The other pillar of French power in Canada had already gone. For generations the French had fought their North American wars alongside Native allies, and those alliances had been the difference in battle after battle. Now the Native nations of the St. Lawrence valley, seeing which way the war had turned, had made their own peace and stepped aside (the next section follows that thread to its end). The warriors who might have harried the British on the rapids and in the woods around Montreal stayed out of it. The French were, for the first time, truly alone.
So Vaudreuil called a council of war, the formal meeting where a commander gathers his officers to decide. The arithmetic was merciless. The militia had abandoned the army, many of the regulars had abandoned the army, the Native allies had gone over to neutrality and the British, three enemy armies stood on the island, and the town’s walls were never meant to stop siege cannon. Montreal’s hospitals were already full of the sick and the wounded, and a real siege would only fill the streets with more. Further resistance was not brave; it was just throwing away lives. The decision, when it came, was to surrender not just the city but all of Canada.
Lévis would not swallow it quietly.

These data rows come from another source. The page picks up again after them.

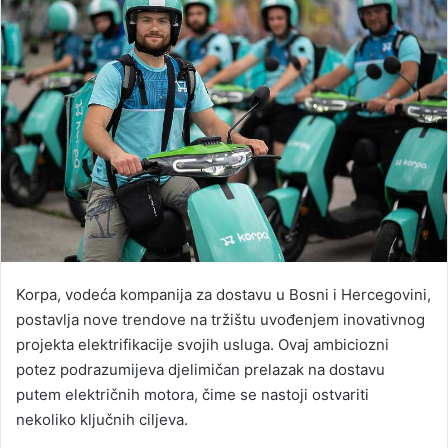
Korpa, vodeća kompanija za dostavu u Bosni i Hercegovini,
postavlja nove trendove na tržištu uvođenjem inovativnog
projekta elektrifikacije svojih usluga. Ovaj ambiciozni
potez podrazumijeva djelimičan prelazak na dostavu
putem električnih motora, čime se nastoji ostvariti
nekoliko ključnih ciljeva.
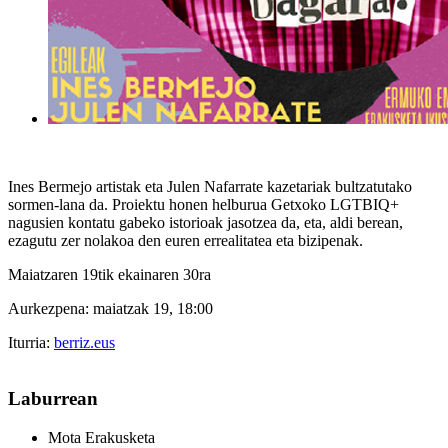
Ines Bermejo artistak eta Julen Nafarrate kazetariak bultzatutako
sormen-lana da. Proiektu honen helburua Getxoko LGTBIQ+
nagusien kontatu gabeko istorioak jasotzea da, eta, aldi berean,
ezagutu zer nolakoa den euren errealitatea eta bizipenak.
Maiatzaren 19tik ekainaren 30ra
Aurkezpena: maiatzak 19, 18:00
Iturria:
berriz.eus
Laburrean
Mota
Erakusketa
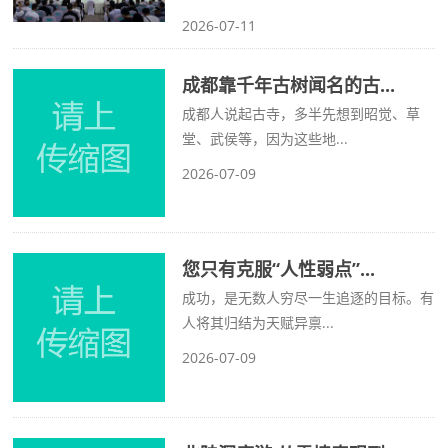
2026-07-11
成都靠千年古树闻名的古...
成都人说起古寺，多半先想到昭觉、草
堂、武侯等，因为这些地...
2026-07-09
您只有克服“人性弱点”...
成功，是无数人穷尽一生追逐的目标。有
人将其归结为天赋异禀...
2026-07-09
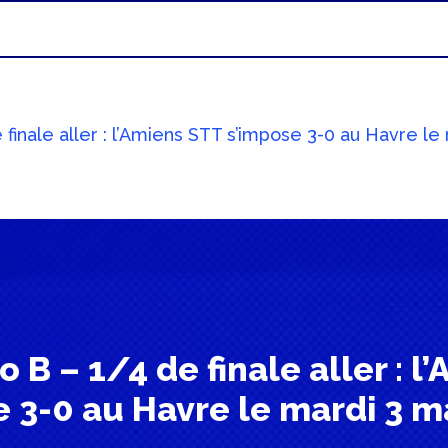
e finale aller : l’Amiens STT s’impose 3-0 au Havre l
o B – 1/4 de finale aller : 
e 3-0 au Havre le mardi 3 m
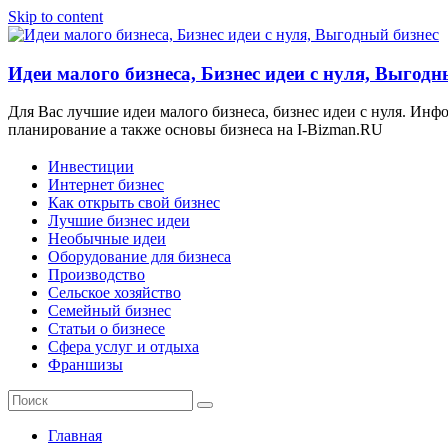
Skip to content
Идеи малого бизнеса, Бизнес идеи с нуля, Выгодн
Для Вас лучшие идеи малого бизнеса, бизнес идеи с нуля. Ин
планирование а также основы бизнеса на I-Bizman.RU
Инвестиции
Интернет бизнес
Как открыть свой бизнес
Лучшие бизнес идеи
Необычные идеи
Оборудование для бизнеса
Производство
Сельское хозяйство
Семейный бизнес
Статьи о бизнесе
Сфера услуг и отдыха
Франшизы
Главная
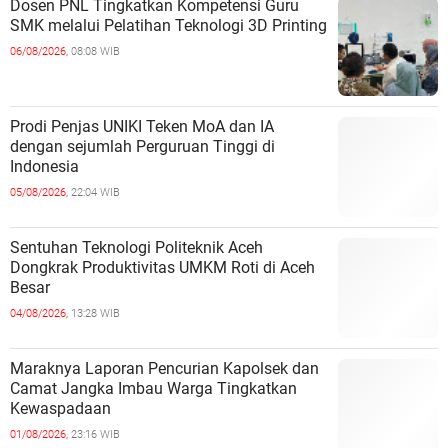
Dosen PNL Tingkatkan Kompetensi Guru
SMK melalui Pelatihan Teknologi 3D Printing
06/08/2026,
08:08 WIB
Prodi Penjas UNIKI Teken MoA dan IA
dengan sejumlah Perguruan Tinggi di
Indonesia
05/08/2026,
22:04 WIB
Sentuhan Teknologi Politeknik Aceh
Dongkrak Produktivitas UMKM Roti di Aceh
Besar
04/08/2026,
13:28 WIB
Maraknya Laporan Pencurian Kapolsek dan
Camat Jangka Imbau Warga Tingkatkan
Kewaspadaan
01/08/2026,
23:16 WIB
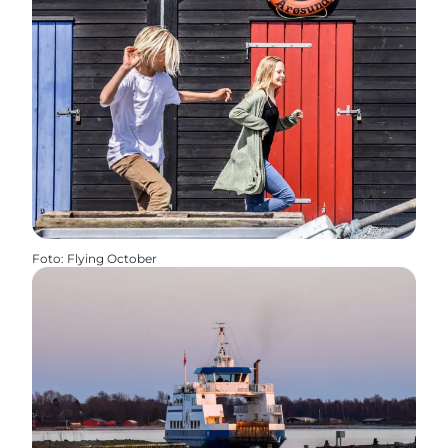
Foto
:
Flying October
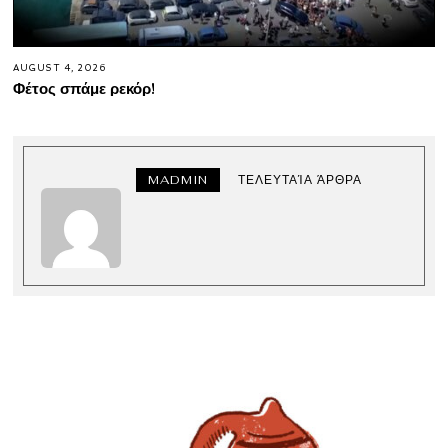
AUGUST 4, 2026
Φέτος σπάμε ρεκόρ!
MADMIN
ΤΕΛΕΥΤΑΊΑ ΆΡΘΡΑ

He was a fighting soldier to the bone, and he had said all along that it would be better to die with weapons in hand than to give up. When the British terms came back, he found them not just a defeat but an insult (the reason is the next section), and he begged Vaudreuil for one last gesture: let him pull the regiments onto a small island in the river, Île Sainte-Hélène, and make a final stand there to save the honor of the army even if it could not save the colony. Vaudreuil, who as Governor-General held the higher authority and had a whole population’s safety to weigh against one general’s pride, refused. He ordered Lévis to accept the terms and have the troops lay down their arms.